KEY POINTS:
A women's health group has become an unlikely supporter of Pharmac's decision not to extend Herceptin funding from nine weeks to 12 months.
Pharmac's fresh review of the drug's most appropriate course length had "failed to convince us that 12-month treatments offer any additional benefits over the concurrent nine-week treatment," chief executive Matthew Brougham said.
Women's Health Action Trust director Jo Fitzpatrick "reluctantly" spoke out yesterday in support of the decision, "because of concern at the high level of public misunderstanding about the drug and its effects".
"Herceptin is promoted as the magic bullet for early breast cancer treatment," she said. "People used to think - and many still do - that Her-2 positive breast cancer can and will be cured by Herceptin.
"We wish that was true but the evidence just isn't there and people need to know that. At its best, 87 women in every 100 taking Herceptin get no benefit from the drug at all and may be harmed by it."
The decision means New Zealand is one of just three OECD countries not to fund Herceptin for 12 months - the other non-funding countries being Mexico and Turkey.
It is understood the cost of increasing funding to allow 12-month courses would lift Pharmac's Herceptin bill from about $6 million now to more than $35 million - although Roche Products New Zealand offered a new price "that means it is as cost effective and as affordable as possible", the company's managing director Svend Petersen said.
However, Mr Brougham said the decision was not based on cost, but on a lack of confidence that the expenditure, whatever the exact level, would deliver additional health gains.
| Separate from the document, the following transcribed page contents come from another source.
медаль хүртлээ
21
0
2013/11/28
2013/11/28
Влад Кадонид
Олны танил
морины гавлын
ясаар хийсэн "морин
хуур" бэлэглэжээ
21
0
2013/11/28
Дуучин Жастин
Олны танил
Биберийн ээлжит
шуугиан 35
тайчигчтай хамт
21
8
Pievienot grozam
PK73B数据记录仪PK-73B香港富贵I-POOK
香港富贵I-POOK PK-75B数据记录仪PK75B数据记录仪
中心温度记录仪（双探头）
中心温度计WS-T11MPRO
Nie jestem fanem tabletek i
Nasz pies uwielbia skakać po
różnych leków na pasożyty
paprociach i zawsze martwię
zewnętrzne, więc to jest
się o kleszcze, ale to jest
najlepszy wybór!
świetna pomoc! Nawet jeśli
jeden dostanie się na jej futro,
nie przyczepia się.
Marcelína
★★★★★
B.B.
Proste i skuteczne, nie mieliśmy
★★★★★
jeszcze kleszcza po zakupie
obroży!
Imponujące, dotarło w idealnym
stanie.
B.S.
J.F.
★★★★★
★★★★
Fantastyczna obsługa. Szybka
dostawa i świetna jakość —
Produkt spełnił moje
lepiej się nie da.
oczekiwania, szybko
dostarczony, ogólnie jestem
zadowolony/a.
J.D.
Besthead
"New Zealand's pharmaceutical budget is not bottomless, and it is our duty to ensure that it is well spent. Even if more funding is provided for medicines, we would go through our normal careful process of deciding how best to spend that money to achieve the best health outcomes."
He said evidence which might persuade it to rethink yesterday's decision was still six to eight years away.
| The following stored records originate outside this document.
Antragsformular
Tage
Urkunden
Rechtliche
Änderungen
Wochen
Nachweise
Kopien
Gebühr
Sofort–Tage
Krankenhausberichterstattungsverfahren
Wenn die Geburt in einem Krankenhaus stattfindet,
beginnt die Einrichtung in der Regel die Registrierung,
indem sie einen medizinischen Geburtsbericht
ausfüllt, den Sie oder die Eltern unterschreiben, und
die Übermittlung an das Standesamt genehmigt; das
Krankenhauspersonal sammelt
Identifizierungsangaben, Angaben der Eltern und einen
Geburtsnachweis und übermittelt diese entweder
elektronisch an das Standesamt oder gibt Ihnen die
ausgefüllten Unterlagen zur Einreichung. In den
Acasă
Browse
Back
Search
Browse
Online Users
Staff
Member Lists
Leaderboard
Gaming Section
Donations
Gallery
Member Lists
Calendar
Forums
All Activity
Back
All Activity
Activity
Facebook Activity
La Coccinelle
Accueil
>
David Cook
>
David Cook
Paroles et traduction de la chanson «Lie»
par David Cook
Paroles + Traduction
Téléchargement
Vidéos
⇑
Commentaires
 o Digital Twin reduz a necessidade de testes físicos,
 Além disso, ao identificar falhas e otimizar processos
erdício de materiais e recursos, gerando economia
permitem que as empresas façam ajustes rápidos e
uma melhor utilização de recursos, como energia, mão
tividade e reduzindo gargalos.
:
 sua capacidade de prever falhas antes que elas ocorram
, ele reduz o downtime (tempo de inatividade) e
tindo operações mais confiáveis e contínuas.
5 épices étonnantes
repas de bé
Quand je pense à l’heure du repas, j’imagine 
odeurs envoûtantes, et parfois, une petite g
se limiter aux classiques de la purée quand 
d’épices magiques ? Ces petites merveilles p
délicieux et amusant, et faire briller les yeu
"We don't know which one is better - 12 months or nine weeks," he told a press conference in Wellington.
The decision was the hardest in which he had ever been involved.
"It's a very complex area and fraught with a lot of emotion and in my 11 years at Pharmac I have not been involved in anything more arduous."
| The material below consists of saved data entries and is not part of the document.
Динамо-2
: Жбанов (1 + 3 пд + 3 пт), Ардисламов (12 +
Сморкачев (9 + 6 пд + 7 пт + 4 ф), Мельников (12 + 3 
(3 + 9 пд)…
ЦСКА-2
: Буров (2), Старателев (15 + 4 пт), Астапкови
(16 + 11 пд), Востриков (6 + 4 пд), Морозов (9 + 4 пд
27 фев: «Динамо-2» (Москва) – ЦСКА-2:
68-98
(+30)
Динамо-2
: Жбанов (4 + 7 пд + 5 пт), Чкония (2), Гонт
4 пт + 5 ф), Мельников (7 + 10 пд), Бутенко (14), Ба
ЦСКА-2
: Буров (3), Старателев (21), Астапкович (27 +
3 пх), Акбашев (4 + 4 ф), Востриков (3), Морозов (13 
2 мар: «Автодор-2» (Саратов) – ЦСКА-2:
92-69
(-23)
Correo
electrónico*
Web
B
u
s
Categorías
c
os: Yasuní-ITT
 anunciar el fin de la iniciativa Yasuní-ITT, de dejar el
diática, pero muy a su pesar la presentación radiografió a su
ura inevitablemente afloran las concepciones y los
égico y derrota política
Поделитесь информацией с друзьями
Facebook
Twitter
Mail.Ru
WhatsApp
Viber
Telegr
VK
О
Health Minister David Cunliffe said he could not legally intervene in the decision, but he had been assured the review had been thorough and the decision had not been made for reasons of cost.
District health boards' spokesman Murray Georgel said the lack of convincing evidence for 12-month treatments meant the decision was one "DHBs can understand".
"In that context, and given the ability of DHBs to improve health through other interventions, it would have been concerning if Pharmac had come to DHBs and asked that the 12-month treatment be funded."
Other groups were scathing of the decision. Breast Cancer Aotearoa Coalition chairwoman Libby Burgess called it "a cruel blow for women and their families".
She said the drug was "life-saving", and Pharmac's decision was "shameful" and "simply inhumane".
National Party associate health spokeswoman Jackie Blue said Her-2 breast cancer sufferers had been "cruelly let down" by Pharmac, and a National government would "free up funds" for the 12-month Herceptin programme.
Act Party health spokeswoman Heather Roy said Act supported the state-funding of Herceptin's 12-month course, and the decision showed New Zealand was "slipping, in terms of prosperity".